O valor da inscrição é de R$ 29,90, devendo ser feita através do site da Fundação Professor Carlos Augusto Bittencourt – FUNCAB. (www.funcab.org).
De acordo com o edital, o concurso público terá 152 vagas para o cargo de Professor de Nível Superior da Educação Infantil e do primeiro ao quinto ano do Ensino Fundamental, além de Cadastro Reserva para o quadro de Professor de Nível Superior das demais áreas do currículo do Ensino Fundamental da Secretaria Municipal de Educação de Aracaju. As provas acontecem no dia 11 de dezembro.
Maiores informações no site da Prefeitura de Aracaju (www.aracaju.se.gov.br).

segunda-feira, 7 de novembro de 2011

Número de matrículas em cursos superiores dobra em 10 anos

Censo divulgado pelo Ministério da Educação mostra que participação das regiões Norte e Nordeste aumentou no ensino superior

Priscilla Borges, iG Brasília

O número de universitários brasileiros dobrou na última década. Em 2001, 3 milhões de estudantes estavam matriculados nos cursos de graduação presenciais e a distância no País. Agora, são cerca de 6,37 milhões, de acordo com os dados divulgados na tarde desta segunda-feira pelo Ministério da Educação. As matrículas nas redes públicas cresceram, mas não foram suficientes para alterar a predominância da rede privada na formação desses jovens.
Entre 2001 e 2010, o número de estudantes matriculados nas instituições de ensino superior públicas pulou de 944.584 para 1.643.298. O crescimento de 73,9% está dividido entre as federais (cujas matrículas aumentaram 85,9% no período) e as estaduais (66,7%).
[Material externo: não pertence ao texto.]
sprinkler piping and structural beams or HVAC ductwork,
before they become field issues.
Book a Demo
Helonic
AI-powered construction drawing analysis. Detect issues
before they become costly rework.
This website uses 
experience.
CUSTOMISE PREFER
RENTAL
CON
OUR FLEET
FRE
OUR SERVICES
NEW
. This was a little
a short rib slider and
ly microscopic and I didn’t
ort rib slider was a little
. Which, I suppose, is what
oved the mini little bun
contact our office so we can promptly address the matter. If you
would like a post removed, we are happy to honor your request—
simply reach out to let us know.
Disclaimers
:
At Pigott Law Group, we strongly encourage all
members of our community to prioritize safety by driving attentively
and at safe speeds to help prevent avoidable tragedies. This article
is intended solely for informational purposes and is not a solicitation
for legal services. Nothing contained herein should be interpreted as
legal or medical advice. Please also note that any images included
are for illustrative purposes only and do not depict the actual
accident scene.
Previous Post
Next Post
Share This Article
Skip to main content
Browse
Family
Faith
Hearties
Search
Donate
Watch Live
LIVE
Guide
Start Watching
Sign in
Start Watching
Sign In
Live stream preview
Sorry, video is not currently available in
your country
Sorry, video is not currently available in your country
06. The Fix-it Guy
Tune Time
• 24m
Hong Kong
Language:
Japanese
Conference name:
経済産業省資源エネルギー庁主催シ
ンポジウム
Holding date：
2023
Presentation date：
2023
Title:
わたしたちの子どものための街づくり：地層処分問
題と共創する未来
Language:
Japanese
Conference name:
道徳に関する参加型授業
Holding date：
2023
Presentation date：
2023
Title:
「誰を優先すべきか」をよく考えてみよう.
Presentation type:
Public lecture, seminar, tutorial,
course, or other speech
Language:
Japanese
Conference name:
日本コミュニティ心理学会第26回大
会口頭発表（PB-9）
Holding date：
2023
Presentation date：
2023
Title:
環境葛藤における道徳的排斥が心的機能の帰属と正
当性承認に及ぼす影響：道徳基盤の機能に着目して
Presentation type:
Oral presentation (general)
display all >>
A expansão “inédita”, segundo o MEC, é reflexo das políticas de interiorização das instituições e aumento das vagas. E faz o ministro Fernando Haddad afirmar que as metas de crescimento do setor no País para a próxima década serão alcançadas.
O Plano Nacional de Educação (PNE) prevê que, até 2020, 33% da população de 18 a 24 anos esteja matriculada em cursos superiores. O secretário da Educação Superior, Luiz Cláudio Costa, afirmou na tarde desta segunda-feira que os dados do Censo da Educação Superior 2010 mostram que o Brasil ainda está longe da meta. A taxa de matriculados com esse perfil é de 17,4%. Apesar disso, Haddad se mostrou otimista e disse que, se o ritmo for mantido, a meta será alcançada. Em 2008, a taxa era de 13,7%.
O fato é que a rede privada continua sendo a grande responsável pela educação superior no País. Desde 2001, as instituições particulares se encarregam da formação da sete em cada dez universitários brasileiros. E mesmo com o aumento da participação pública, esse índice não mudou diante do total.

Públicas X privadas
O número de estudantes nas instituições de ensino superior públicas cresceu nos últimos anos, mas as privadas ainda lideram matrículas

Regionalização
Para Haddad, outra característica importante revelada pelo Censo da Educação Superior de 2010 foi a distribuição “mais proporcional” das matrículas entre as regiões do País. O número de alunos nas universidades e faculdades dos Estados do Norte e Nordeste, historicamente bem inferiores aos das regiões Sudeste e Sul, aumentou mais do que o restante.

Em 2001, a região Norte tinha 141 mil estudantes e a Nordeste, 460 mil. Em 2010, a quantidade subiu para 352 mil e 1 milhão, respectivamente. No total de 6,37 milhões de universitários, os estudantes matriculados na região Nordeste já são mais numerosos do que os da região Sul: 19,3% do total contra 16,4%. Em 2001, o Nordeste tinha 15,2% dos universitários e o Sul, 19,8%. A região Norte aumentou sua participação de 4,7% para 6,5%.

"É natural que a maior parte dos estudantes esteja concentrada na região Sudeste, já que a maior parte da população está nesses Estados. Mas os números de matrículas estão se aproximando da proporção da população nos Estados e isso é o ideal", afirmou Haddad.